Georgios Leontidis is a Lecturer in Computer Science at the University of Lincoln. He is a member of the newly founded Machine Learning Research Group, carrying out research on the areas of data science, big data analytics, statistical modelling and machine learning. He received his PhD in computer science and medical informatics from the University of Lincoln for his novel research on early screening and diagnosis of diabetic retinopathy. Before joining the University of Lincoln, Georgios worked as a data scientist and project manager in IBA Dosimetry in Germany, creating solutions for predicting the outcome of the radiation treatment in cancer patients. Before that, he was a Marie Curie research fellow at the University of Lincoln. His research outcomes have been published in various international journals, conferences and book chapters, and has also been invited to give interviews in a radio station, a newspaper and various scientific magazines. Georgios has also appeared in the annual magazine of the University of Lincoln and he was an invited keynote speaker at the 16th annual conference of the British Association of Retinal Screening in 2016.

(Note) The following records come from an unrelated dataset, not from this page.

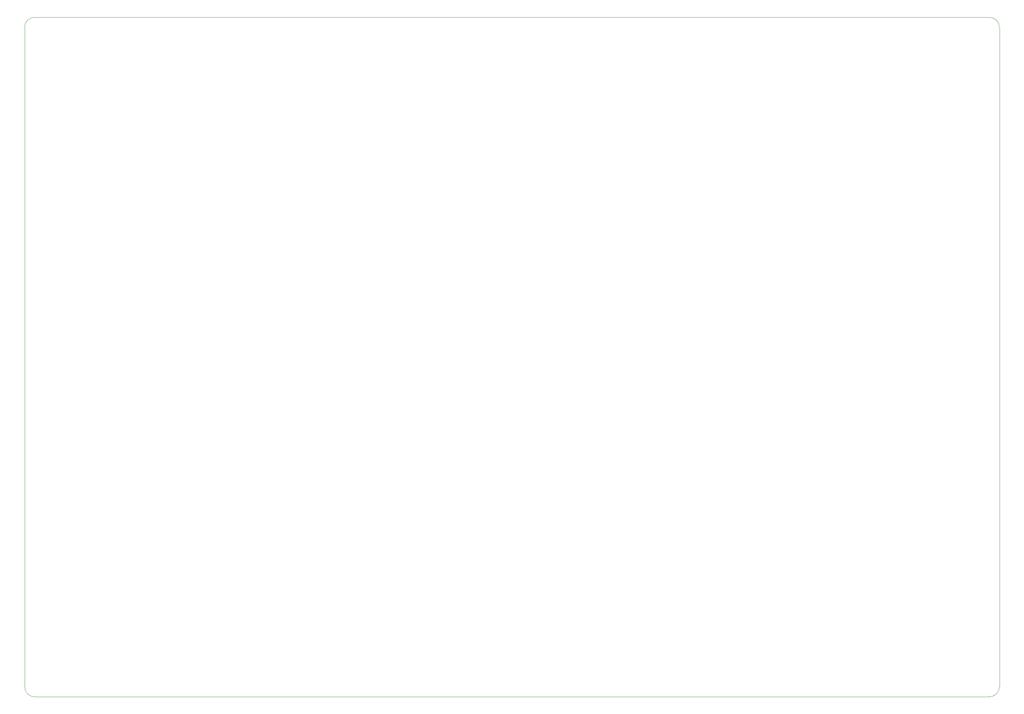
<source format=gbr>
%TF.GenerationSoftware,KiCad,Pcbnew,7.0.2*%
%TF.CreationDate,2024-04-17T02:01:12+08:00*%
%TF.ProjectId,HEC1,48454331-2e6b-4696-9361-645f70636258,rev?*%
%TF.SameCoordinates,Original*%
%TF.FileFunction,Profile,NP*%
%FSLAX46Y46*%
G04 Gerber Fmt 4.6, Leading zero omitted, Abs format (unit mm)*
G04 Created by KiCad (PCBNEW 7.0.2) date 2024-04-17 02:01:12*
%MOMM*%
%LPD*%
G01*
G04 APERTURE LIST*
%TA.AperFunction,Profile*%
%ADD10C,0.100000*%
%TD*%
G04 APERTURE END LIST*
D10*
X34290000Y-193040000D02*
X34290000Y-27940000D01*
X275590000Y-195580000D02*
G75*
G03*
X278130000Y-193040000I0J2540000D01*
G01*
X278130000Y-27940000D02*
G75*
G03*
X275590000Y-25400000I-2540000J0D01*
G01*
X34290000Y-193040000D02*
G75*
G03*
X36830000Y-195580000I2540000J0D01*
G01*
X36830000Y-25400000D02*
X275590000Y-25400000D01*
X36830000Y-25400000D02*
G75*
G03*
X34290000Y-27940000I0J-2540000D01*
G01*
X278130000Y-193040000D02*
X278130000Y-27940000D01*
X275590000Y-195580000D02*
X36830000Y-195580000D01*
M02*

</source>
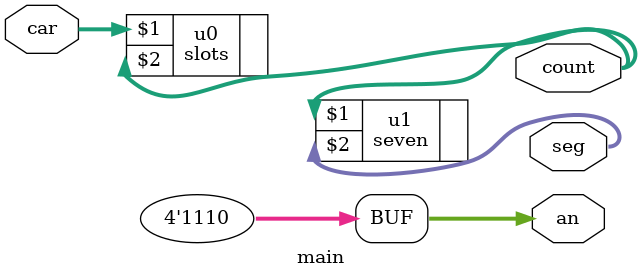
<source format=v>
`timescale 1ns / 1ps


module main(
input [14:0]car,
output [3:0]count,
output [6:0]seg,
output [3:0]an
    );
    assign an=4'b1110;
    slots u0(car,count);
    seven u1(count,seg);
endmodule
</source>
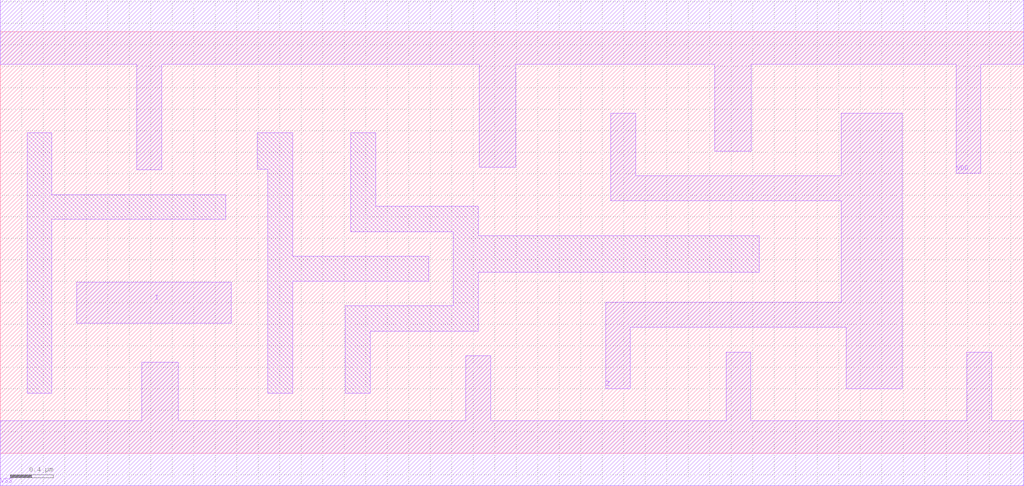
<source format=lef>
# Copyright 2022 GlobalFoundries PDK Authors
#
# Licensed under the Apache License, Version 2.0 (the "License");
# you may not use this file except in compliance with the License.
# You may obtain a copy of the License at
#
#      http://www.apache.org/licenses/LICENSE-2.0
#
# Unless required by applicable law or agreed to in writing, software
# distributed under the License is distributed on an "AS IS" BASIS,
# WITHOUT WARRANTIES OR CONDITIONS OF ANY KIND, either express or implied.
# See the License for the specific language governing permissions and
# limitations under the License.

MACRO gf180mcu_fd_sc_mcu7t5v0__dlya_4
  CLASS core ;
  FOREIGN gf180mcu_fd_sc_mcu7t5v0__dlya_4 0.0 0.0 ;
  ORIGIN 0 0 ;
  SYMMETRY X Y ;
  SITE GF018hv5v_mcu_sc7 ;
  SIZE 9.52 BY 3.92 ;
  PIN I
    DIRECTION INPUT ;
    ANTENNAGATEAREA 0.396 ;
    PORT
      LAYER Metal1 ;
        POLYGON 0.71 1.21 2.15 1.21 2.15 1.59 0.71 1.59  ;
    END
  END I
  PIN Z
    DIRECTION OUTPUT ;
    ANTENNADIFFAREA 2.3656 ;
    PORT
      LAYER Metal1 ;
        POLYGON 5.68 2.35 7.06 2.35 7.82 2.35 7.82 1.405 5.63 1.405 5.63 0.6 5.86 0.6 5.86 1.17 7.87 1.17 7.87 0.6 8.39 0.6 8.39 3.16 7.82 3.16 7.82 2.58 7.06 2.58 5.91 2.58 5.91 3.16 5.68 3.16  ;
    END
  END Z
  PIN VDD
    DIRECTION INOUT ;
    USE power ;
    SHAPE ABUTMENT ;
    PORT
      LAYER Metal1 ;
        POLYGON 0 3.62 1.27 3.62 1.27 2.635 1.5 2.635 1.5 3.62 2.095 3.62 4.455 3.62 4.455 2.66 4.795 2.66 4.795 3.62 6.645 3.62 6.645 2.81 6.985 2.81 6.985 3.62 7.06 3.62 8.89 3.62 8.89 2.605 9.12 2.605 9.12 3.62 9.52 3.62 9.52 4.22 7.06 4.22 2.095 4.22 0 4.22  ;
    END
  END VDD
  PIN VSS
    DIRECTION INOUT ;
    USE ground ;
    SHAPE ABUTMENT ;
    PORT
      LAYER Metal1 ;
        POLYGON 0 -0.3 9.52 -0.3 9.52 0.3 9.22 0.3 9.22 0.94 8.99 0.94 8.99 0.3 6.98 0.3 6.98 0.94 6.75 0.94 6.75 0.3 4.56 0.3 4.56 0.905 4.33 0.905 4.33 0.3 1.655 0.3 1.655 0.845 1.315 0.845 1.315 0.3 0 0.3  ;
    END
  END VSS
  OBS
      LAYER Metal1 ;
        POLYGON 0.25 0.56 0.48 0.56 0.48 2.175 2.095 2.175 2.095 2.405 0.48 2.405 0.48 2.98 0.25 2.98  ;
        POLYGON 2.39 2.64 2.49 2.64 2.49 0.56 2.72 0.56 2.72 1.6 3.985 1.6 3.985 1.83 2.72 1.83 2.72 2.98 2.39 2.98  ;
        POLYGON 3.26 2.06 4.215 2.06 4.215 1.37 3.21 1.37 3.21 0.56 3.44 0.56 3.44 1.135 4.445 1.135 4.445 1.685 7.06 1.685 7.06 2.025 4.445 2.025 4.445 2.295 3.49 2.295 3.49 2.98 3.26 2.98  ;
  END
END gf180mcu_fd_sc_mcu7t5v0__dlya_4

</source>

Miao Yu is a Lecturer at the School of Computer Science in University of Lincoln. He worked as a research associate for the research project “Signal Processing Solutions in a Networked Battlespace” (funded by the EPSRC) in the Aeronautical and Automotive Engineering Department, Loughborough University from 2013 to 2017. Prior to it, he obtained his PhD in the School of Electrical and Electronic Engineering, Loughborough University with the PhD thesis title— “Computer vision based techniques for fall detection with application towards assisted living”. Dr. Miao’s research interests lie in developing algorithms in statistical signal processing, image/video processing, machine learning and data/knowledge modelling, with applications in objects detection and tracking, behaviour recognitions and abnormal detection for healthcare.